$200m Spear Phished from Cryptocurrency Exchanges

A newly detected threat group has stolen an estimated minimum of $200m from cryptocurrency exchanges in just two years.

The dastardly deeds of cyber-criminal organization CryptoCore were discovered by security firm ClearSky Cyber Security. Recently published research by the company revealed that the threat group has been active since at least May 2018, primarily targeting victims in the United States and Japan. 

CryptoCore appears to have achieved dizzying heights of financial success despite relying on unsophisticated attack techniques. 

“This group is not extremely technically advanced, yet it seems to be swift, persistent, and effective, nevertheless,” wrote researchers. 

“The CryptoCore group is known for having accumulated a sum of approximately 70mil USD from its heists on exchanges. We estimate that the group managed to rake in more than 200mil USD in two years.”

CryptoCore almost exclusively targets cryptocurrency exchanges and companies working with them via supply-chain attacks. 

The key goal of the group’s heists is to gain access to digital wallets associated with cryptocurrency exchanges, including corporate wallets and wallets belonging to the exchanges’ employees. Researchers say that access is gained via spear phishing.

“The group’s key infiltration vector to the exchange is usually through spear phishing against the corporate network,” wrote researchers, adding that “the executives’ personal email accounts are the first to be targeted.”

The spear phishing is typically carried out by impersonating a high-ranking employee either from the target organization or from another organization with connections to the targeted employee. 

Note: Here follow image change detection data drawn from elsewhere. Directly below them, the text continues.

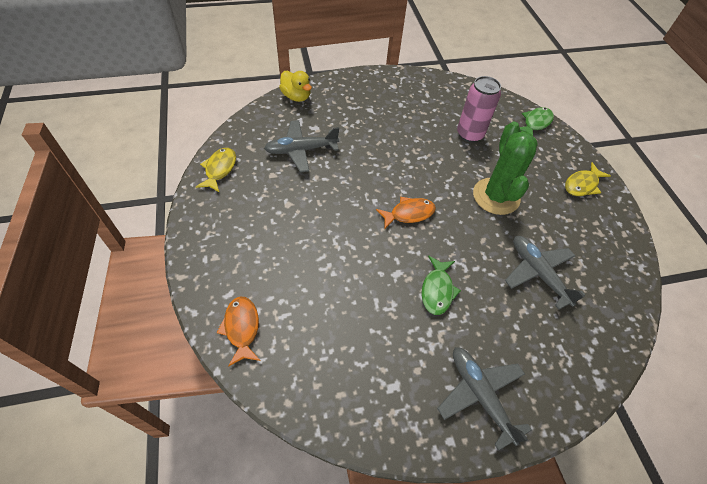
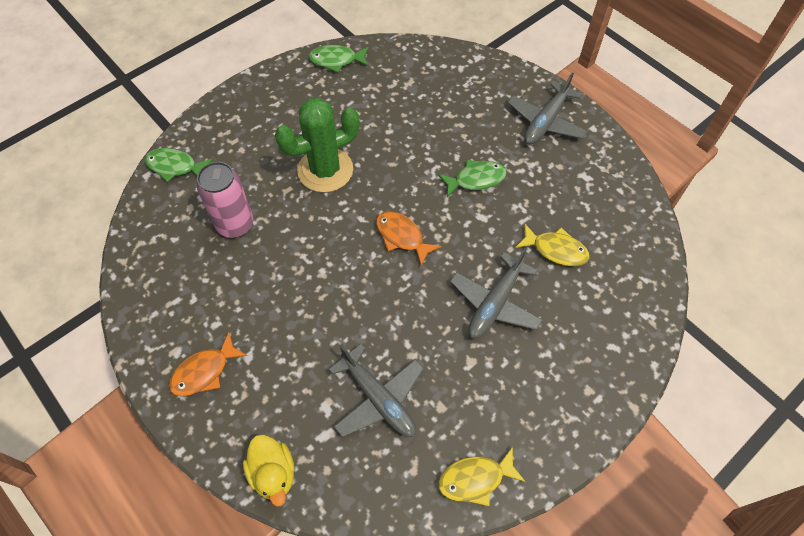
camera: 115 degrees left, 5 degrees up
orange fish [217,297,261,367] -> orange fish moved to [169,332,248,396]
yellow duck [279,71,312,102] -> yellow duck turned 135 degrees clockwise [243,435,294,507]
grey plane [505,236,585,310] -> grey plane moved to [450,248,543,338]
yellow fish [565,162,611,196] -> yellow fish moved to [515,224,589,266]
none -> green fish [308,45,369,73]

Contained within the spear phishing email is a malicious Bitly link that appears to go to a Google Drive folder but actually sends the victim to a landing page controlled by the threat group.

After gaining an initial foothold, the group accesses the victim’s password manager account and steals their crypto-wallet keys.

ClearSky has been tracking the threat group for two years, observing a fairly constant stream of activity, though attacks did slow in the first half of 2020, with researchers attributing the lull to the COVID-19 pandemic. 

Despite their prolonged tracking of CryptoCore, researchers were unable to conclusively pinpoint the threat group’s origin. Researchers would say only that “we assess with medium level of certainty that the threat actor has links to the East European region, Ukraine, Russia or Romania in particular.”